The Social Security Administration will send individuals who receive disability benefits, a SSA-1099 by February 1 of the following year. The 1099 will specify how much of the Social Security benefit received in your SSD lump sum was really a payment for a prior year or years. The 1099 will also list the attorney fee. Sometimes SSA-1099 forms are inaccurate. When you receive your SSA-1099, it is important for you to check your benefit award notices with the 1099 form you receive.

When you need expert legal help with a social security disability appeal, call our law firm at (731) 410-7981 to arrange an appointment with attorney, Joe H. Byrd, Jr.

What is Supplemental Security Income?

Supplemental Security Income (SSI) is a program financed through general revenues.

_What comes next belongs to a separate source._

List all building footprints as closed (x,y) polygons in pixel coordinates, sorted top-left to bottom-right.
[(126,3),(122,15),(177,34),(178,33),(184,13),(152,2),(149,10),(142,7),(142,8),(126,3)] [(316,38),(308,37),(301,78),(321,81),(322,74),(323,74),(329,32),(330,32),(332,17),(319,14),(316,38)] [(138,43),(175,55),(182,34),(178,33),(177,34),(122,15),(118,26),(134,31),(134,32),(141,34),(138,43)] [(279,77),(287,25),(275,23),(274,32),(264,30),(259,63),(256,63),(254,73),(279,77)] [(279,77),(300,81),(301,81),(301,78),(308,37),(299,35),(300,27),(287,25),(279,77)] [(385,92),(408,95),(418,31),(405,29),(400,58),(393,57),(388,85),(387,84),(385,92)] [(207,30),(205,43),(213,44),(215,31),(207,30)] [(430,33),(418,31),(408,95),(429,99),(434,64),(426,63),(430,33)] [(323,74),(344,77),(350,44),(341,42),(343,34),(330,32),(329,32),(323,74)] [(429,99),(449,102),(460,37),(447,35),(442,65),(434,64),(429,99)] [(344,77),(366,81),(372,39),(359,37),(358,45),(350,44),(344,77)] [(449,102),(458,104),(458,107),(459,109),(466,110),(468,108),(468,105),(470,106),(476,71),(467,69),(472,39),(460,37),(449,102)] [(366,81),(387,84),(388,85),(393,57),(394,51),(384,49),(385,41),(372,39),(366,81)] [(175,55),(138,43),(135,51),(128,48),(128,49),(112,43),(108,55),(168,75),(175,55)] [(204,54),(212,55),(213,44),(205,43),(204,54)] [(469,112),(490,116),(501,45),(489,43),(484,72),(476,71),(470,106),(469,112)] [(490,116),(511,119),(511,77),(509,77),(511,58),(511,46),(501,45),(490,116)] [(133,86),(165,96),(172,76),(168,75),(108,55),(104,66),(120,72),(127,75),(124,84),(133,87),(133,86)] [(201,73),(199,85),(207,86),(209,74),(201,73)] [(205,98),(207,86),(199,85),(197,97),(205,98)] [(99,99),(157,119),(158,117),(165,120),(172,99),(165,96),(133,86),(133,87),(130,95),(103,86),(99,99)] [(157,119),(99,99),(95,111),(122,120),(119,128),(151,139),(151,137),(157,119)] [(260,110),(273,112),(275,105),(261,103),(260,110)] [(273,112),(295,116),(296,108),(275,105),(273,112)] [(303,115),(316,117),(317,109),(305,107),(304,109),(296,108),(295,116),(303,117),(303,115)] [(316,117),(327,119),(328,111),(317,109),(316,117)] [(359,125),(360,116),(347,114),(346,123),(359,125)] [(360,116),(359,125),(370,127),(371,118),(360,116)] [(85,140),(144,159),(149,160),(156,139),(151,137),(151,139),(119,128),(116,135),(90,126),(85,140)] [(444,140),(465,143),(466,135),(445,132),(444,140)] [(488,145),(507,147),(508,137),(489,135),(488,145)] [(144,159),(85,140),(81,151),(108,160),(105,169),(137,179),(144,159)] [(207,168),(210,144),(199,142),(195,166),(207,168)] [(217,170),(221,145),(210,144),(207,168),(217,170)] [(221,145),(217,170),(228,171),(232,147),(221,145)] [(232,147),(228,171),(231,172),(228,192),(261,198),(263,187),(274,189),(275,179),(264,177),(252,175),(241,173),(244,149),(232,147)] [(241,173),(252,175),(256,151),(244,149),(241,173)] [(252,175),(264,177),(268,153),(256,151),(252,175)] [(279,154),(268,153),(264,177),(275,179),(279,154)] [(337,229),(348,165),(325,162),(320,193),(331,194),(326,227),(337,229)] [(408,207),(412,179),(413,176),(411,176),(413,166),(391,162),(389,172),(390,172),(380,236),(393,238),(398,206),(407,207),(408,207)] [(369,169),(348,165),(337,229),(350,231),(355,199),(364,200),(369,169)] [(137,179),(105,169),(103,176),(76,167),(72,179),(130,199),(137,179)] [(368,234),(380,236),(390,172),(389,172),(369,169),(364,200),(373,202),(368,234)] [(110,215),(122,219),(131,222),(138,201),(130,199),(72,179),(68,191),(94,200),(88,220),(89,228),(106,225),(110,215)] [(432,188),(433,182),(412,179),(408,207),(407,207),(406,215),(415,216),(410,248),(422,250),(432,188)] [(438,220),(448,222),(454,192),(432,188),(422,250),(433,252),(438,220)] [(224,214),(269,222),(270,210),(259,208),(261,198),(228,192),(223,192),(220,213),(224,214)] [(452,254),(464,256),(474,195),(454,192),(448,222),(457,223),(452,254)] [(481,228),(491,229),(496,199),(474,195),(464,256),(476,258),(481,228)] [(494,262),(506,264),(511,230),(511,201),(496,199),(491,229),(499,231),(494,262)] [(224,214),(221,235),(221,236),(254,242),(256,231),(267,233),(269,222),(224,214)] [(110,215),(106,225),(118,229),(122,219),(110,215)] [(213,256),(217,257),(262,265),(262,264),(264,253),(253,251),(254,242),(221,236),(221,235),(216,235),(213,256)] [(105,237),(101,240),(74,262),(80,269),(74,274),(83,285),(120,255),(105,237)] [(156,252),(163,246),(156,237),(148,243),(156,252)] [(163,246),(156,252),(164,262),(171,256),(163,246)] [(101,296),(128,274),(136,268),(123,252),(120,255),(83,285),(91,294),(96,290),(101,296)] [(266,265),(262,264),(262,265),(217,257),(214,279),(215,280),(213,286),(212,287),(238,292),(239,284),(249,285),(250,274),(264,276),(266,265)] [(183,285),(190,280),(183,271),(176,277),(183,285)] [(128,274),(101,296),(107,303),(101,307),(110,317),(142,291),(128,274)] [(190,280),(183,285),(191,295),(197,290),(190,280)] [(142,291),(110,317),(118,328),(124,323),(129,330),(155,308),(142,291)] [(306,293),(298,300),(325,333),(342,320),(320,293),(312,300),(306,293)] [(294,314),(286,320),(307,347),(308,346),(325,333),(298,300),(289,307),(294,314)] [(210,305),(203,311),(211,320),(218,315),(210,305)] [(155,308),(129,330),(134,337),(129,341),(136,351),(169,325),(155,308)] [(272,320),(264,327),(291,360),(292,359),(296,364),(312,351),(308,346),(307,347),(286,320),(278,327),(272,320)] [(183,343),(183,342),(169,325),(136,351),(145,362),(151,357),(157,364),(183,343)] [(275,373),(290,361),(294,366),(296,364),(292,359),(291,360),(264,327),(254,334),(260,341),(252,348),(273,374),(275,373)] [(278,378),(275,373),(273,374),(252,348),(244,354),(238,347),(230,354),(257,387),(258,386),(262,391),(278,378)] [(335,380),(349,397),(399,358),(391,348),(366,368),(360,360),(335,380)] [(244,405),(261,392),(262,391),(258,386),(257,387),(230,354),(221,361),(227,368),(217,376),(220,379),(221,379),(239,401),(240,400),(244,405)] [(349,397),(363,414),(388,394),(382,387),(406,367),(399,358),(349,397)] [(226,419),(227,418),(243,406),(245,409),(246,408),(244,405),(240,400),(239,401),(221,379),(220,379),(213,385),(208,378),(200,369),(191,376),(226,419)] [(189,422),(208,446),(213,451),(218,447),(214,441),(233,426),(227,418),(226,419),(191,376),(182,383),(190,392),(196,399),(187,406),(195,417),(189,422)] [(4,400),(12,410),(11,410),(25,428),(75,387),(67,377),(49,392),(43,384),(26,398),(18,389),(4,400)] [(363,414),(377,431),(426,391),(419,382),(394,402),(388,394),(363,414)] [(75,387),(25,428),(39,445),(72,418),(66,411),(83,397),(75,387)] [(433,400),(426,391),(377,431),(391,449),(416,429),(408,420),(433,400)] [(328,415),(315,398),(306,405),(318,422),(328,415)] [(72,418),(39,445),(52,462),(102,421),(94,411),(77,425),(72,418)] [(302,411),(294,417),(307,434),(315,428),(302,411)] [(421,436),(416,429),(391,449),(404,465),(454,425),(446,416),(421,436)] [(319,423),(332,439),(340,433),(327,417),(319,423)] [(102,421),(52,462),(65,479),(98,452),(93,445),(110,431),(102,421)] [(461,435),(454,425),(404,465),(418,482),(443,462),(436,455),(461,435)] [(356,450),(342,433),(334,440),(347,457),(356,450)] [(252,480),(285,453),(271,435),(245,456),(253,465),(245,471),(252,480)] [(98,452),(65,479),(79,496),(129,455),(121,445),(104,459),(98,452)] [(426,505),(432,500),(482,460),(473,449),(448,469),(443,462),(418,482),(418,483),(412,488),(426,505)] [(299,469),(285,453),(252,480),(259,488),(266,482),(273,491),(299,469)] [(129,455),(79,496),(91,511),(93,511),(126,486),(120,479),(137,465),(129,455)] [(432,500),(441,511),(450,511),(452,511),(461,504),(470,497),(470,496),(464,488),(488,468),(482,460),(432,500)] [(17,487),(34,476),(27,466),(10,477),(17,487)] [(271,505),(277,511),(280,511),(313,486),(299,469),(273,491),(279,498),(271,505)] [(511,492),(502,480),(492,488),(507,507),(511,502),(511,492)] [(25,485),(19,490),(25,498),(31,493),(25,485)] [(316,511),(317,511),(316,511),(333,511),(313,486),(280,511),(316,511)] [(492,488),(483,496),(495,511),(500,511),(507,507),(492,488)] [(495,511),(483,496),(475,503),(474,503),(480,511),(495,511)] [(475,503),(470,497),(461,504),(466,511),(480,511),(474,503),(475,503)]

SSI Disability benefits are payable to adults or children who are disabled or blind, have limited income and resources, meet the living arrangement requirements, and are otherwise eligible. The monthly payment varies up to the maximum federal benefit rate, which may be supplemented by the State or decreased by countable income and resources.

Am I eligible for Supplement Security Income?

The SSI program provides monthly income to people who are age 65 or older, or are blind or disabled, and have limited income and financial resources. Effective January 2008 the SSI payment for an eligible individual is $637 per month and $956 per month for an eligible couple. If you are married, and only one person is eligible, a portion of your spouse’s income may be counted. In addition, your financial resources (savings and assets you own) cannot exceed $2,000 ($3,000 if married). You can be eligible for SSI even if you have never worked in employment covered under Social Security.